* **Task description**
Only one span is wanted from the lines below: from the one with "Figure 1. Study" up to and including the one with "Figure 8. E ff". Copy it exactly, without images.

* **Source data**
* * * * * * * * *
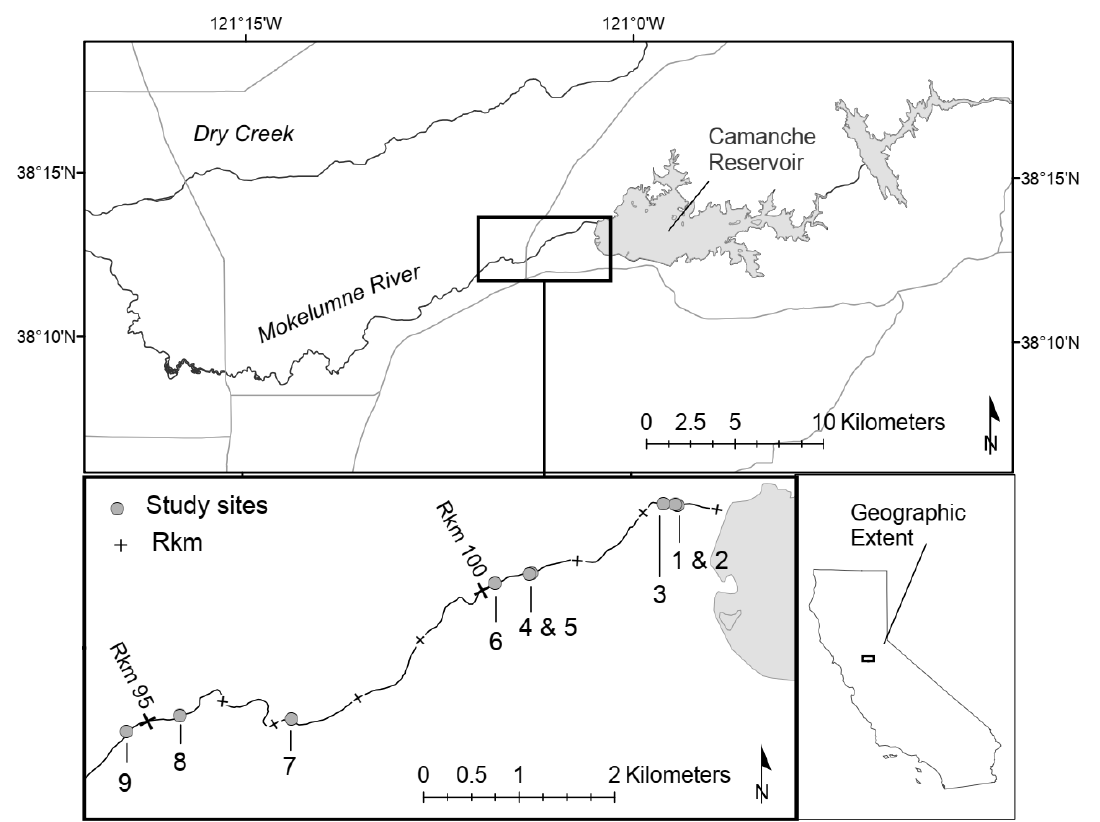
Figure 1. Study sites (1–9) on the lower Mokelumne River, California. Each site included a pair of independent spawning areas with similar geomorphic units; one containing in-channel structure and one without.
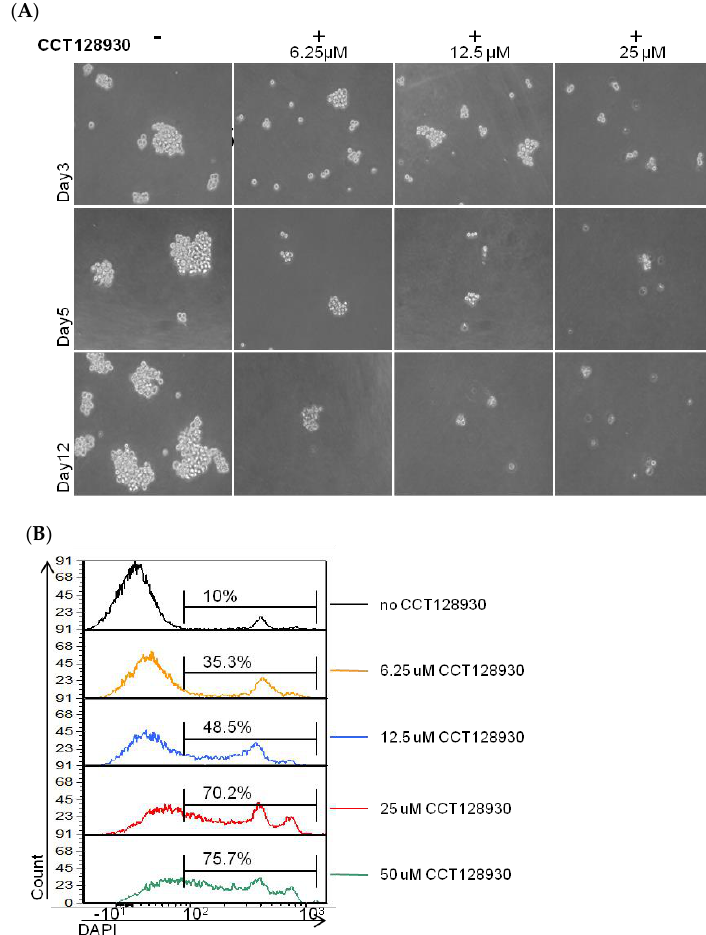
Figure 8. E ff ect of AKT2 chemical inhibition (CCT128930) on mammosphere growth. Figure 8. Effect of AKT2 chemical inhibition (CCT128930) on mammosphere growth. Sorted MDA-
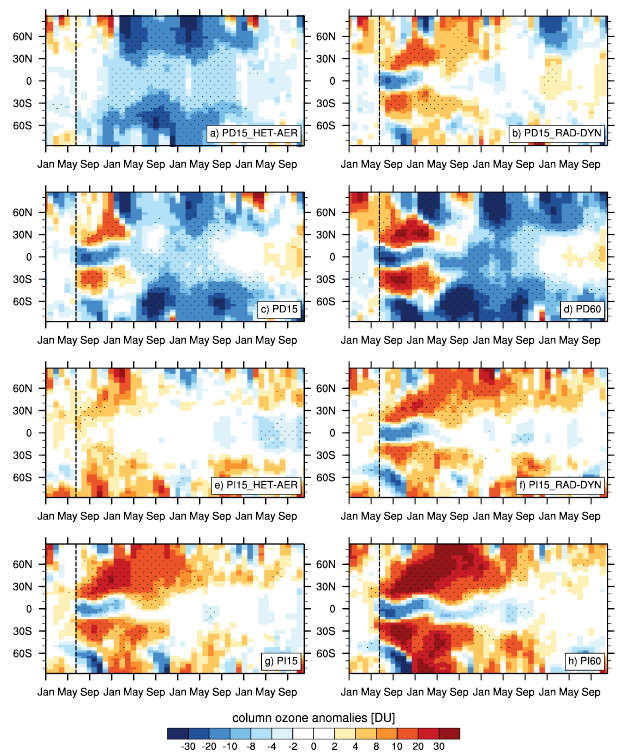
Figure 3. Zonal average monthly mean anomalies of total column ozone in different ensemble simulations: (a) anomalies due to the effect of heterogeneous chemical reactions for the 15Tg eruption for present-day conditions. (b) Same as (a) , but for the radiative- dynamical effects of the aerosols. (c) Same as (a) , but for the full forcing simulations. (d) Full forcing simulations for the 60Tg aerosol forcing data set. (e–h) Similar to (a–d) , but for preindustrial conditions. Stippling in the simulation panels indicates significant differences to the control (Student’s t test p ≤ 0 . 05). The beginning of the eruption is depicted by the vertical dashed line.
* * * * * * * * *
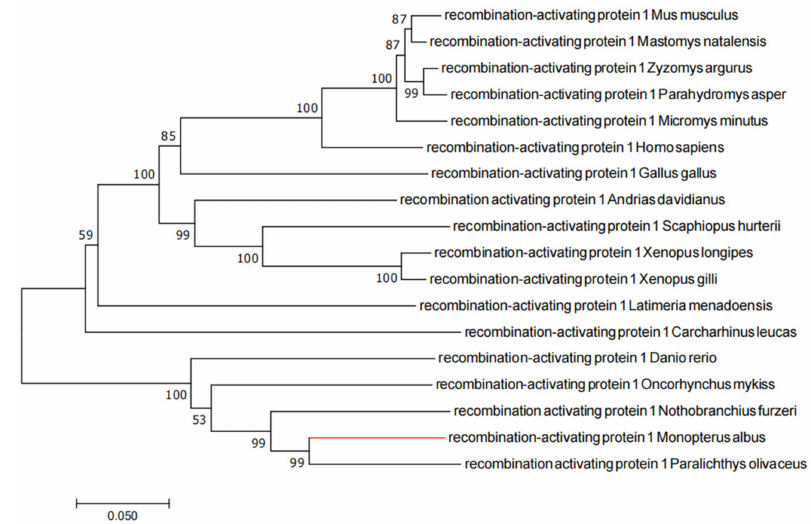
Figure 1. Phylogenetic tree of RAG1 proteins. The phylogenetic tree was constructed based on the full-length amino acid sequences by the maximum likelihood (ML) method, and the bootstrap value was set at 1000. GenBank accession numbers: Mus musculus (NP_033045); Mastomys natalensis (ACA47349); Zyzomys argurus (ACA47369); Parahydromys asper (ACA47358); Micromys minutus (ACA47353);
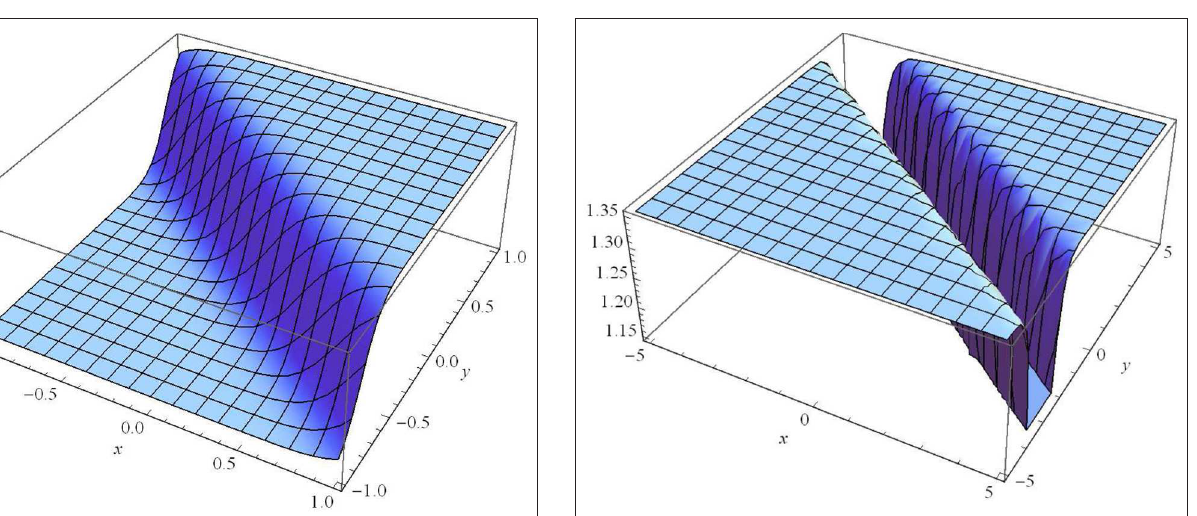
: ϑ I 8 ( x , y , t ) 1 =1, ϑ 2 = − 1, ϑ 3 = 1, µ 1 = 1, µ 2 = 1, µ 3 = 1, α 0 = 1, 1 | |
* * * * * * * * *
* **Written answer**
Figure 1. Study sites (1–9) on the lower Mokelumne River, California. Each site included a pair of independent spawning areas with similar geomorphic units; one containing in-channel structure and one without.
Figure 8. E ff ect of AKT2 chemical inhibition (CCT128930) on mammosphere growth. Figure 8. Effect of AKT2 chemical inhibition (CCT128930) on mammosphere growth. Sorted MDA-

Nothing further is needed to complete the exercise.